To add more slaves to an existing cluster:
$ ./tools/add_slaves.py num_slaves
Although the slaves should become available to existing MapReduce jobs, data in HDFS will not automatically shifted to them without running a rebalancer.
To export results from HDFS into Google Storage:
$ ./tools/download_results.py /hdfs/path /gs/path
To destroy your cluster:
$ ./tools/teardown.py
tools/status.py reports a status for the cluster and for instances.
Instance states:
BROKEN: The instance could not finish its startup script. The errors
will be propagated to the coordinator and listed in the status
of the cluster.
DOOMED: The instance is scheduled for deletion.

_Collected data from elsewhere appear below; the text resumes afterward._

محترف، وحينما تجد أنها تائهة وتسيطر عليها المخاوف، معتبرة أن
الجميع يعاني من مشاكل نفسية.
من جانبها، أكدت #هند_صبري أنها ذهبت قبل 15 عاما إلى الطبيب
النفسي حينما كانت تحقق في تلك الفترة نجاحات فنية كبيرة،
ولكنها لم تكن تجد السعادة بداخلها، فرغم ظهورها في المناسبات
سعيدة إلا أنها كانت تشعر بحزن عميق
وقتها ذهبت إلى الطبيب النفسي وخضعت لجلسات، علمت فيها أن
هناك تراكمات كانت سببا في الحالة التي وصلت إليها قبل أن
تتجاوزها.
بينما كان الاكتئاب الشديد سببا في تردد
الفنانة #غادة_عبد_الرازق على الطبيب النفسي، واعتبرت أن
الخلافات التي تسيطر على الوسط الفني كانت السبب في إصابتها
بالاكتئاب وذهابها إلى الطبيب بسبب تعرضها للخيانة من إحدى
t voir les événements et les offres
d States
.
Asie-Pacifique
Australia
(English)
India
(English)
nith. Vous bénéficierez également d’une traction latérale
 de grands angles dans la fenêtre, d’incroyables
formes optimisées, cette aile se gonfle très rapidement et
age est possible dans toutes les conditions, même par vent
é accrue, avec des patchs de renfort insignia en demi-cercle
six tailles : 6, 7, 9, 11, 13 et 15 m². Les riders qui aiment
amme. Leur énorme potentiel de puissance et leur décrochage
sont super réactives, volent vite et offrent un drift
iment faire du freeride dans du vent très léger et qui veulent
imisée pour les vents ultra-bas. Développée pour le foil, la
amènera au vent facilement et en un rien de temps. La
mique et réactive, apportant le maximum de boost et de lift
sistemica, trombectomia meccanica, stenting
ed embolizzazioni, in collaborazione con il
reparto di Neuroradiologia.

NON_EXISTENT: The instance is scheduled to be created.
PROVISIONING: This is the first Compute state after creating an instance.

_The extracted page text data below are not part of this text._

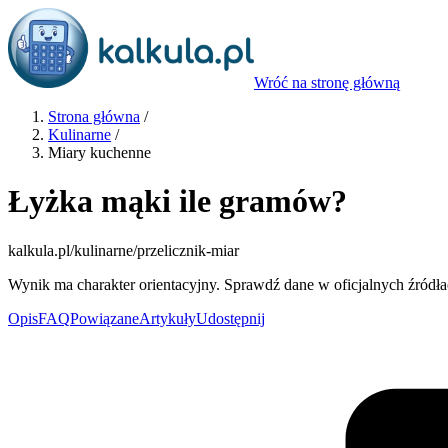
Wróć na stronę główną
Strona główna
/
Kulinarne
/
Miary kuchenne
Łyżka mąki ile gramów?
kalkula.pl
/kulinarne/przelicznik-miar
Wynik ma charakter orientacyjny. Sprawdź dane w oficjalnych źródła
Opis
FAQ
Powiązane
Artykuły
Udostępnij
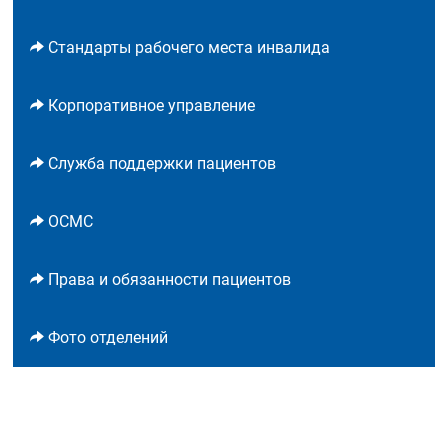
Стандарты рабочего места инвалида
Корпоративное управление
Служба поддержки пациентов
ОСМС
Права и обязанности пациентов
Фото отделений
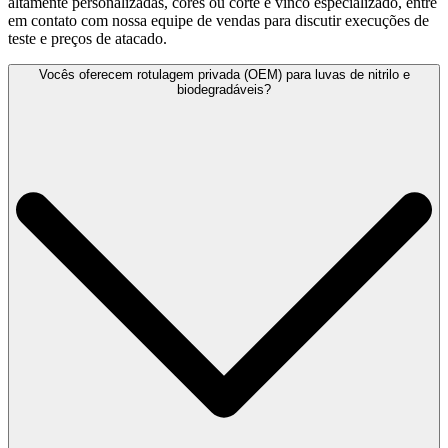
altamente personalizadas, cores ou corte e vinco especializado, entre
em contato com nossa equipe de vendas para discutir execuções de
teste e preços de atacado.
Vocês oferecem rotulagem privada (OEM) para luvas de nitrilo e
biodegradáveis?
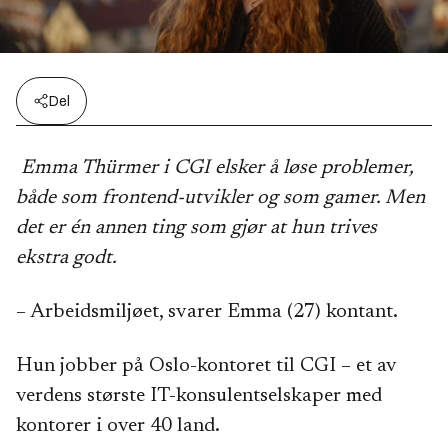
Del
Emma Thürmer i CGI elsker å løse problemer,
både som frontend-utvikler og som gamer. Men
det er én annen ting som gjør at hun trives
ekstra godt.
– Arbeidsmiljøet, svarer Emma (27) kontant.
Hun jobber på Oslo-kontoret til CGI – et av
verdens største IT-konsulentselskaper med
kontorer i over 40 land.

STAGING: The instance's virtual machine is being set up.
RUNNING: The instance is running, but its startup scripts have not yet
completed.
SNITCH_READY: The instance's startup scripts are done.
HADOOP_READY: The appropriate Hadoop daemons are running.
Cluster states:
DOWN: Only the coordinator is running, and no commands have been
issued.
DOOMED: The coordinator is decomissioning instances.
BROKEN: A permanent state indicating that hadoop-jobtracker or
hadoop-namenode is BROKEN.
DOWNLOADING: The coordinator is mirroring the Hadoop package and some other
code.
LAUNCHING: Some instances exist, but Hadoop is not ready for use yet.
READY: Hadoop is usable. Not all slaves may be HADOOP_READY, but enough
are.
You can ssh into any instance. 'sudo su hadoop'
will let you become the user
that all agents run as. /home/hadoop/log_*
may be useful.
You may have to change hadoop_url in cfg.py to reflect an active Apache mirror.